Return all of the records below verbatim.

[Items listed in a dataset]
=== Section Start ===
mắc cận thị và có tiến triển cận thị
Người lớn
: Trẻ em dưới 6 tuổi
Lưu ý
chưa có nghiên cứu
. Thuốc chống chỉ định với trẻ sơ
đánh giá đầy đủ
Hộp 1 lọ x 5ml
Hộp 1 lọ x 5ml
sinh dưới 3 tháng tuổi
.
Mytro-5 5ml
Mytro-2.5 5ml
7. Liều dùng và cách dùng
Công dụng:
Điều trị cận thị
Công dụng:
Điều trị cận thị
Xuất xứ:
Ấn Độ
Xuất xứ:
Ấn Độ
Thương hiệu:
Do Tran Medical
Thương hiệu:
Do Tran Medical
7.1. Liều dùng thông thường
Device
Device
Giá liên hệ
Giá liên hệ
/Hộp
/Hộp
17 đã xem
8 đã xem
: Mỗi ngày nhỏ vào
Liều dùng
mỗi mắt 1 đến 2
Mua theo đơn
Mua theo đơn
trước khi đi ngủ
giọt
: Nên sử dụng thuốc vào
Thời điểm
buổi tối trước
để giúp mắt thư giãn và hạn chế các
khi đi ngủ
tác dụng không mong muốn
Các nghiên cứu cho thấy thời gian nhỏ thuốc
=== Section End ===
**Exercise answer:**
mắc cận thị và có tiến triển cận thị
Người lớn
: Trẻ em dưới 6 tuổi
Lưu ý
chưa có nghiên cứu
. Thuốc chống chỉ định với trẻ sơ
đánh giá đầy đủ
Hộp 1 lọ x 5ml
Hộp 1 lọ x 5ml
sinh dưới 3 tháng tuổi
.
Mytro-5 5ml
Mytro-2.5 5ml
7. Liều dùng và cách dùng
Công dụng:
Điều trị cận thị
Công dụng:
Điều trị cận thị
Xuất xứ:
Ấn Độ
Xuất xứ:
Ấn Độ
Thương hiệu:
Do Tran Medical
Thương hiệu:
Do Tran Medical
7.1. Liều dùng thông thường
Device
Device
Giá liên hệ
Giá liên hệ
/Hộp
/Hộp
17 đã xem
8 đã xem
: Mỗi ngày nhỏ vào
Liều dùng
mỗi mắt 1 đến 2
Mua theo đơn
Mua theo đơn
trước khi đi ngủ
giọt
: Nên sử dụng thuốc vào
Thời điểm
buổi tối trước
để giúp mắt thư giãn và hạn chế các
khi đi ngủ
tác dụng không mong muốn
Các nghiên cứu cho thấy thời gian nhỏ thuốc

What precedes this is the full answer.